» **SOURCE DOCUMENT**
[Start of section]

“RULES” FOR WORSHIP

Hebrews tells us that “the first covenant had ordinances of divine service and the earthly sanctuary” (Hebrews 9:1), and in that single sentence the Spirit paints an entire landscape of worship bound by ritual. Under Moses the people came to God through shadows—careful washings, repeated sacrifices, appointed feast days, prescribed garments, and a tabernacle arranged down to the smallest detail. Nothing was left open, nothing was left free, nothing was left to the heart’s own movement toward God.

It was all holy, yes, but all temporary; it was all meaningful, but all incomplete. Their worship had weight, yet it was the weight of something waiting—waiting for Christ to come and fill every symbol with substance.

The sanctuary itself was earthly, framed in wood and gold, and though the glory of God brushed its curtains, the people themselves stood outside. A priest carried their prayers where they could not go, and a veil whispered to every worshipper that God was near, but not yet open to them.

Even the high priest, moving behind that veil once a year, did so with trembling, for the blood he brought was never enough to finish anything. It covered sin, but did not cleanse the conscience; it opened the way for a moment, but never truly welcomed the worshipper inside. Every sacrifice preached the same sermon: not yet.

[End of section]

» **Page images and extracted text**
[Start of section]

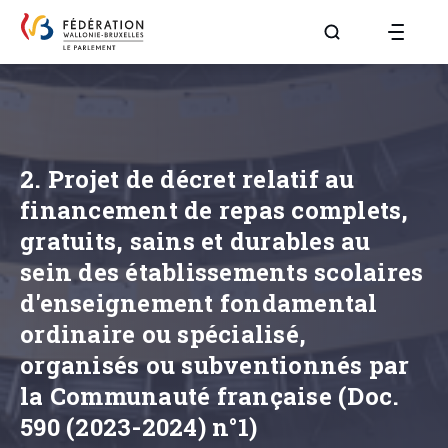
Aller à la page R
2. Projet de décret relatif au
financement de repas complets,
gratuits, sains et durables au
sein des établissements scolaires
d'enseignement fondamental
ordinaire ou spécialisé,
organisés ou subventionnés par
la Communauté française (Doc.
590 (2023-2024) n°1)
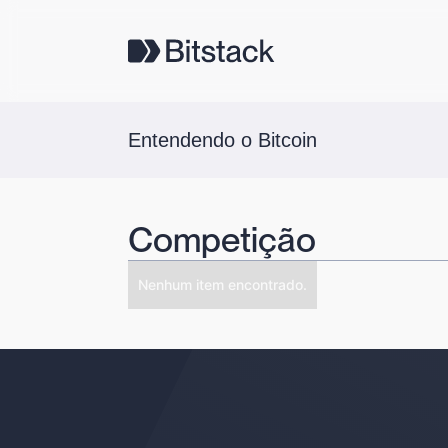
Entendendo o Bitcoin
Competição
Nenhum item encontrado.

[End of section]

» **WHAT IS EXPECTED**
Pick up the passage on worship rules from its last sentence and continue it.

» **TASK RESPONSE**
Then Hebrews turns a page and the scenery changes because “Christ came as High Priest of the good things to come” (Hebrews 9:11). He did not adjust the system; He ended it. He did not walk through the veil; He tore it. The rituals did not shift—they found their fulfillment. The shadows did not deepen—they disappeared in the rising of the Son.

The old covenant gave patterns; Christ gave presence. In Him we are not kept at a distance; we are brought near. We do not wait for another to carry our praise; we come boldly ourselves (Hebrews 10:19–22). We do not offer blood that cannot cleanse; we rest in the blood that cleanses us completely (Hebrews 9:14). Everything the old covenant hinted at, Jesus completed in Himself.

Think of it this way: a child may spend years tracing the outline of a father’s face in a photo, but when the father returns home, the tracing falls from the child’s hands and the child climbs into his arms. The rituals were the tracing; Christ is the Father’s embrace.

Or imagine a traveler who once followed candlelight through a narrow passage, watching every step, but suddenly steps into the sunrise—the candles are not wrong; they are simply outshined. The old covenant led us by candlelight; Jesus calls us into the dawn.

Now worship is no longer rule-driven; it is life-driven. We do not return to incense recipes, holy garments, altars of bronze, or ceremonies repeated week after week. Worship is no longer something we perform; it is something we are. Our bodies are the living sacrifices (Romans 12:1), our hearts the true mercy seat, our lives the temple where God dwells (1 Corinthians 3:16).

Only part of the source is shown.